# Document section start

O's pitching prospect Luis De Leon looks to get back on track after slow start
De Leon was a preseason top 100 prospect
BOWIE, Md. - Seeing a pitcher who was a preseason top 100 ranked player struggle with an ERA above 6.00 is surprising. It has been that this year for young O’s lefty pitching prospect Luis De Leon.
But after a slow first month he started to find himself and put up better numbers.
Then came June.
A pitcher that was ranked No. 95 in March by Baseball America and No. 63 via FanGraphs.com, had both his worst and best starts of the year back-to-back.
On June 3, pitching for the Double-A Chesapeake Baysox against Akron, a team facing De Leon for the third time this year, they got him big-time. He allowed 10 runs and four walks in 2 1/3 innings.
Challenged to prove that was a one-off, an outlier, he did just that. June 11 he threw five scoreless, no-hit innings at Altoona and fanned seven.
After an April where the 23-year-old De Leon’s ERA was 6.52, that dropped to 3.26 in May. Then came the two very different outings to begin this month.
Yesterday at Prince George’s Stadium, ahead of De Leon’s 13th start of this year, Baysox pitching coach Jeremy Hileman provided some great insights on De Leon’s season and wild two starts to begin this month.
“It came off the backend of a pretty good May (the 10-run game) where he started to put the pieces together. There was some bad luck mixed in there. It was not in his favor, how he executed that day or the luck that happened around it.

# Document section end
# Data provided start

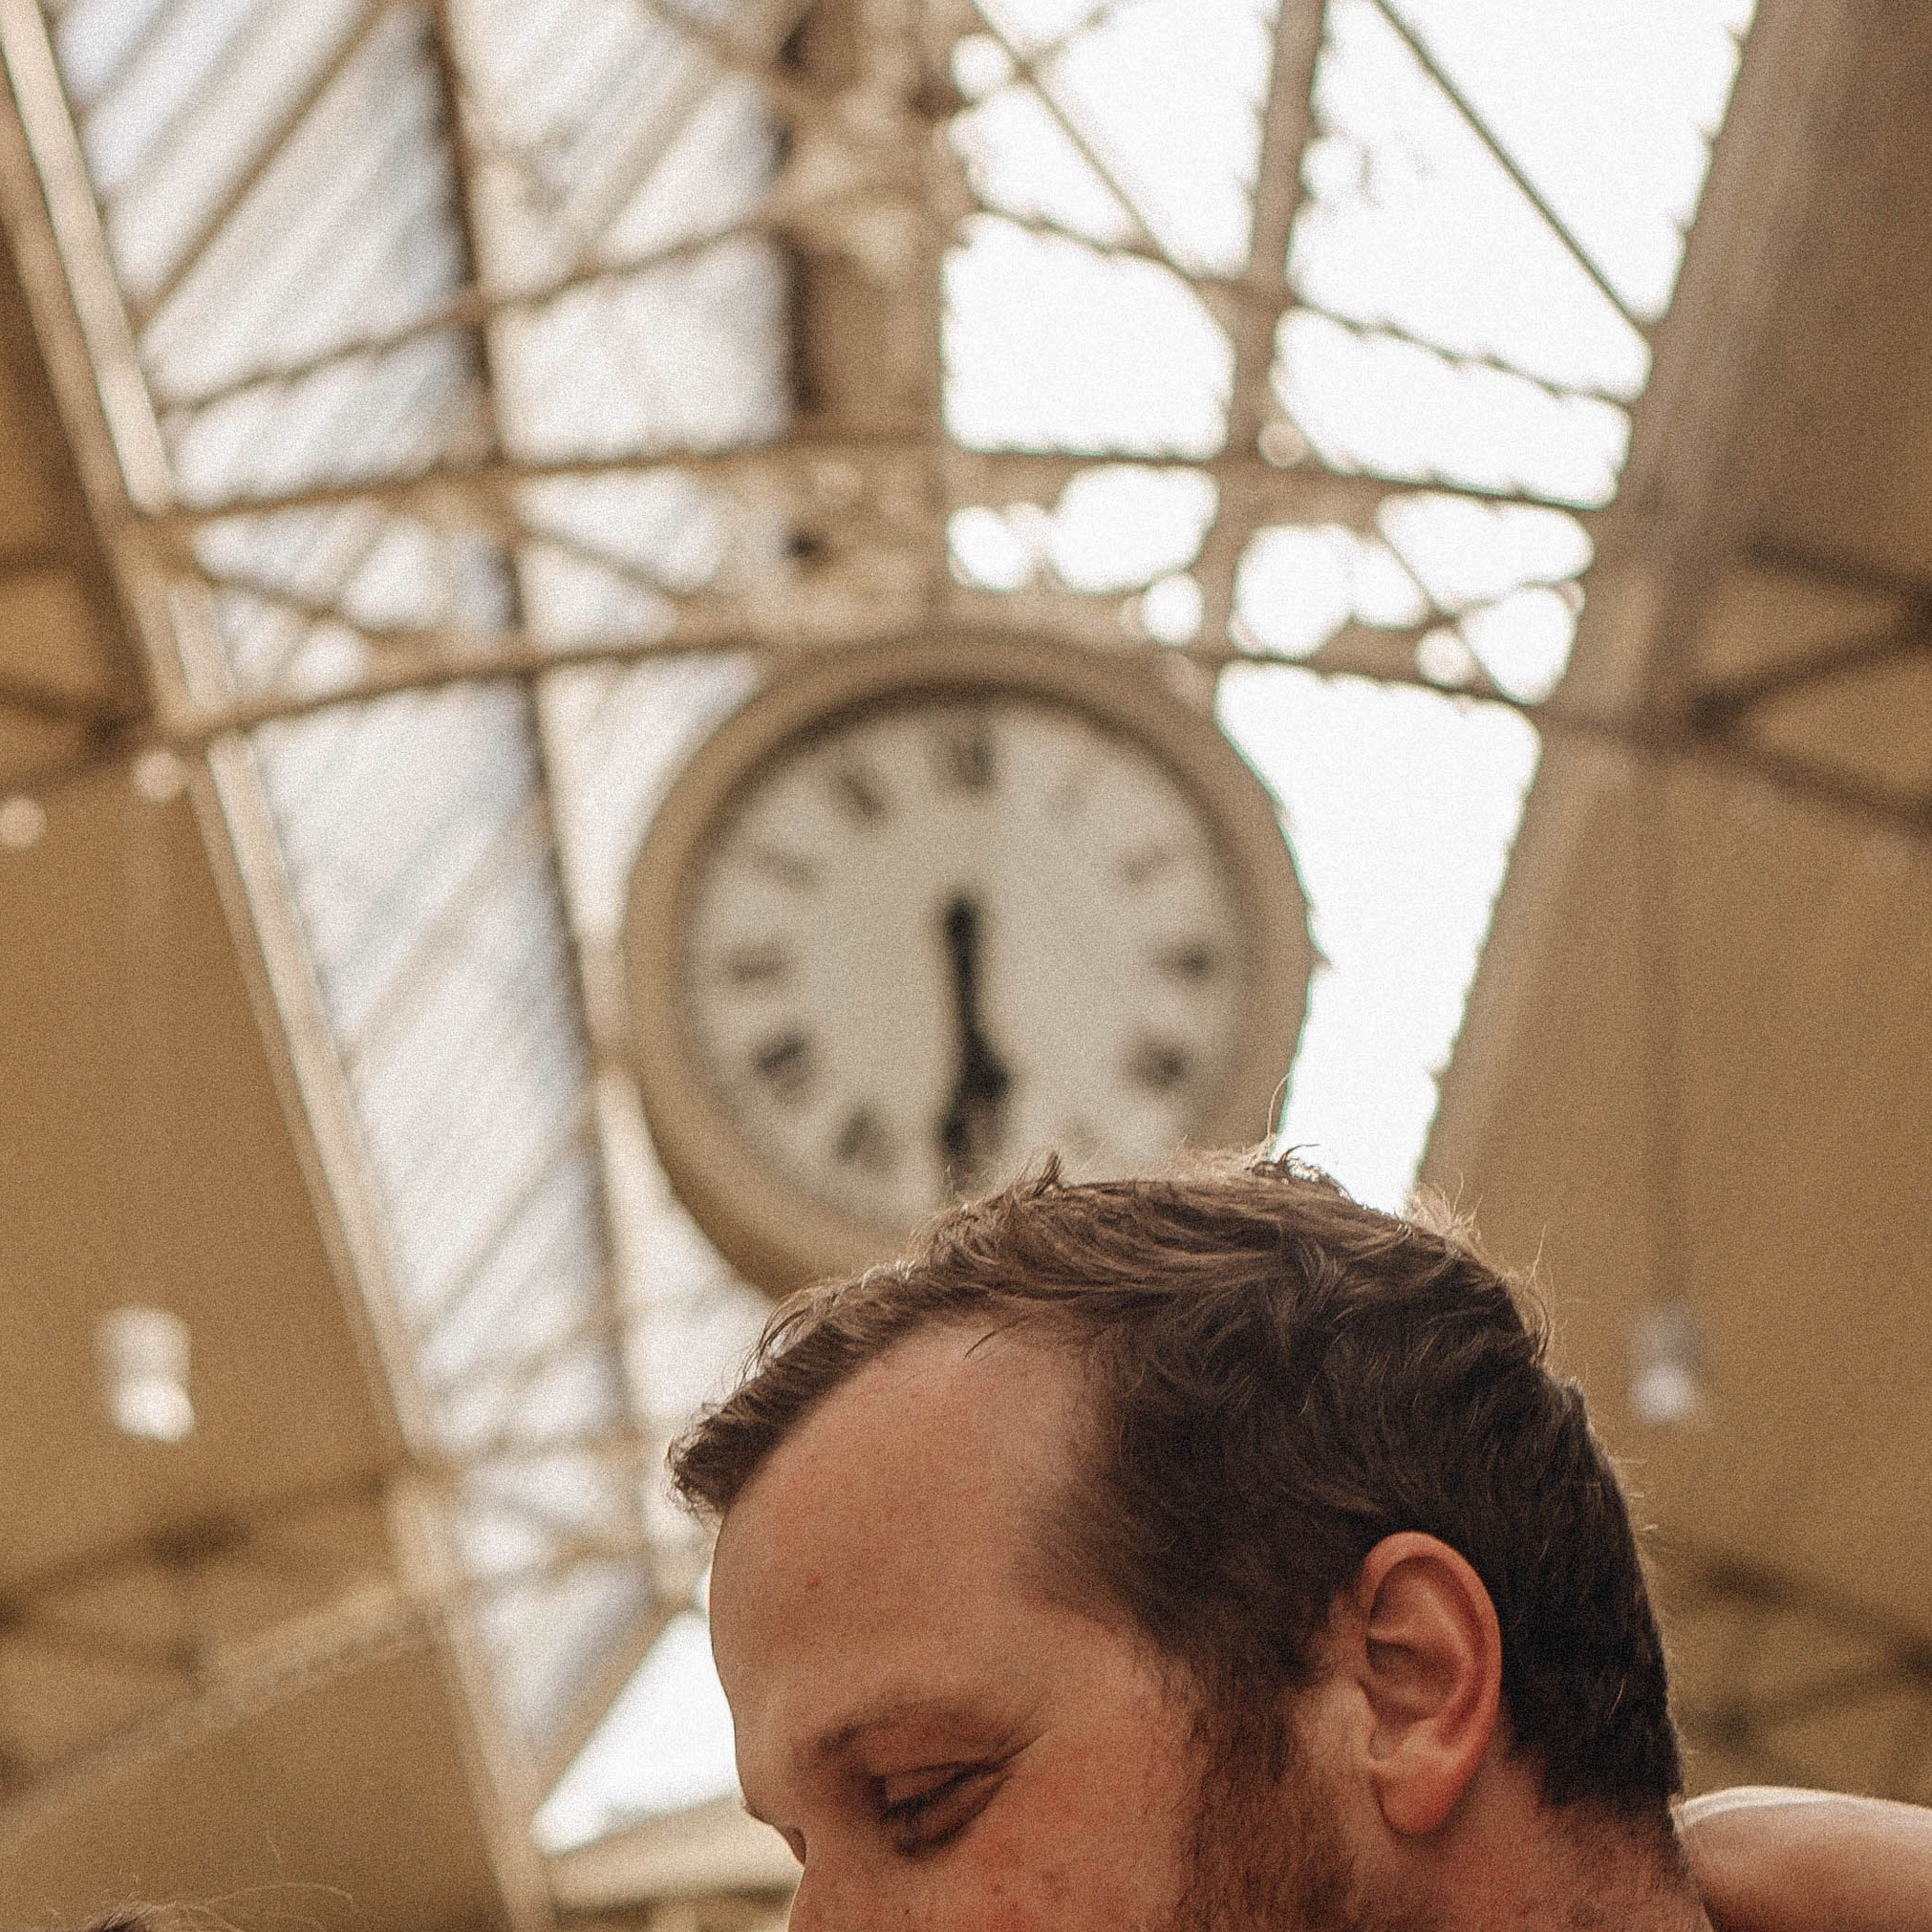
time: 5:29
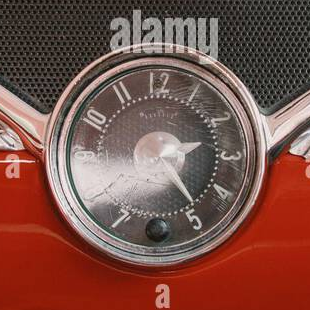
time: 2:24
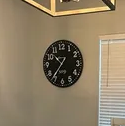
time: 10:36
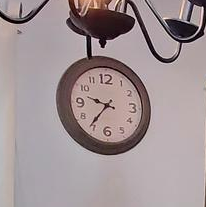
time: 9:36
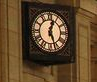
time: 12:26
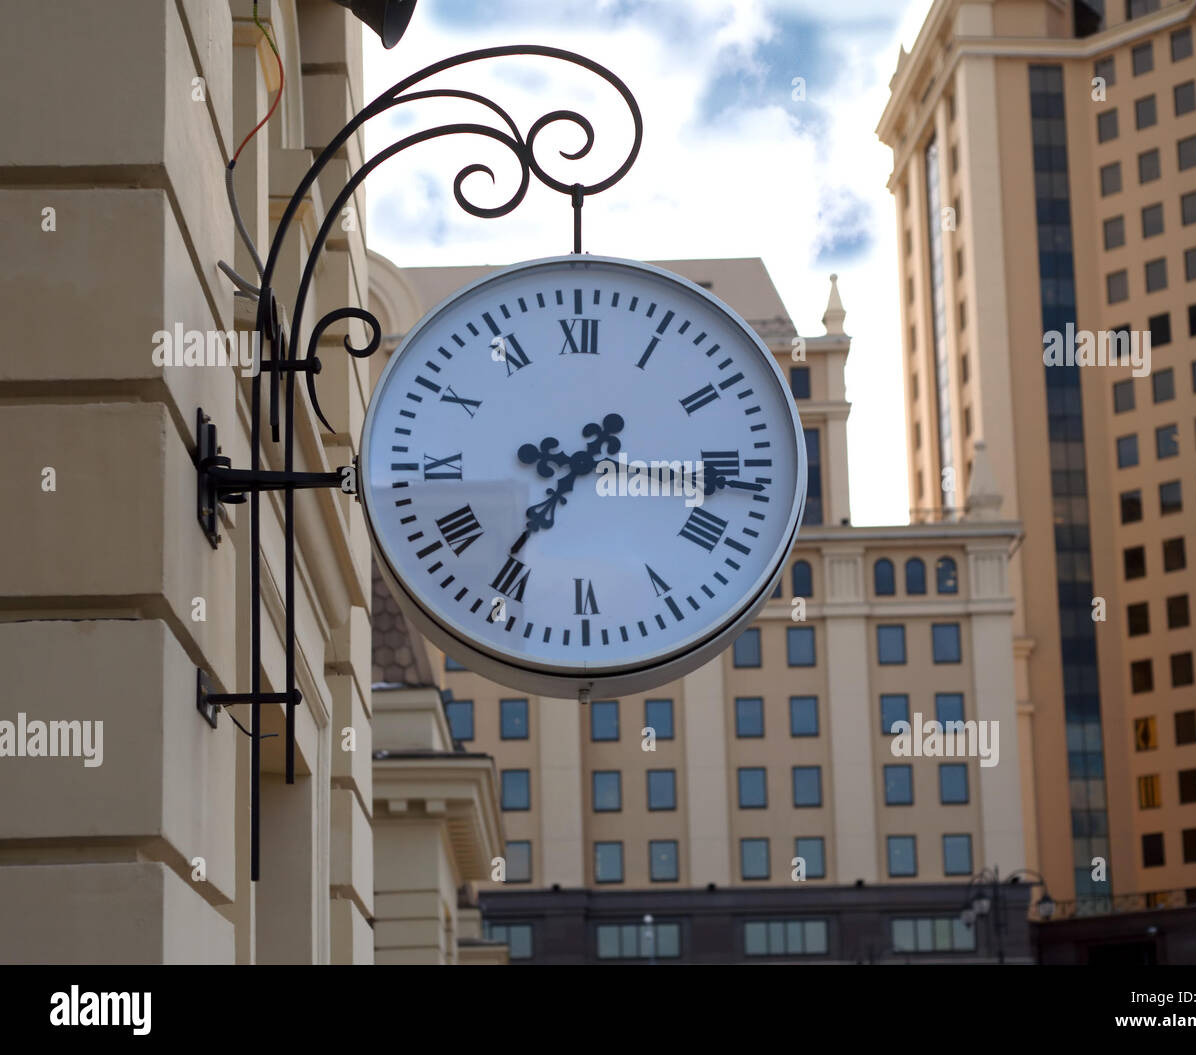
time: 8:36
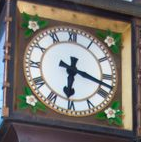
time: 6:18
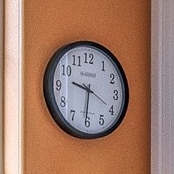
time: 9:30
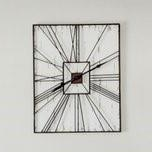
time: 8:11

# Data provided end

• **Do this**: Can you echo the whole article on Luis De Leon's season, word for word? These rows were drawn from a different source.

• **Solution for this task**:
O's pitching prospect Luis De Leon looks to get back on track after slow start
De Leon was a preseason top 100 prospect
BOWIE, Md. - Seeing a pitcher who was a preseason top 100 ranked player struggle with an ERA above 6.00 is surprising. It has been that this year for young O’s lefty pitching prospect Luis De Leon.
But after a slow first month he started to find himself and put up better numbers.
Then came June.
A pitcher that was ranked No. 95 in March by Baseball America and No. 63 via FanGraphs.com, had both his worst and best starts of the year back-to-back.
On June 3, pitching for the Double-A Chesapeake Baysox against Akron, a team facing De Leon for the third time this year, they got him big-time. He allowed 10 runs and four walks in 2 1/3 innings.
Challenged to prove that was a one-off, an outlier, he did just that. June 11 he threw five scoreless, no-hit innings at Altoona and fanned seven.
After an April where the 23-year-old De Leon’s ERA was 6.52, that dropped to 3.26 in May. Then came the two very different outings to begin this month.
Yesterday at Prince George’s Stadium, ahead of De Leon’s 13th start of this year, Baysox pitching coach Jeremy Hileman provided some great insights on De Leon’s season and wild two starts to begin this month.
“It came off the backend of a pretty good May (the 10-run game) where he started to put the pieces together. There was some bad luck mixed in there. It was not in his favor, how he executed that day or the luck that happened around it.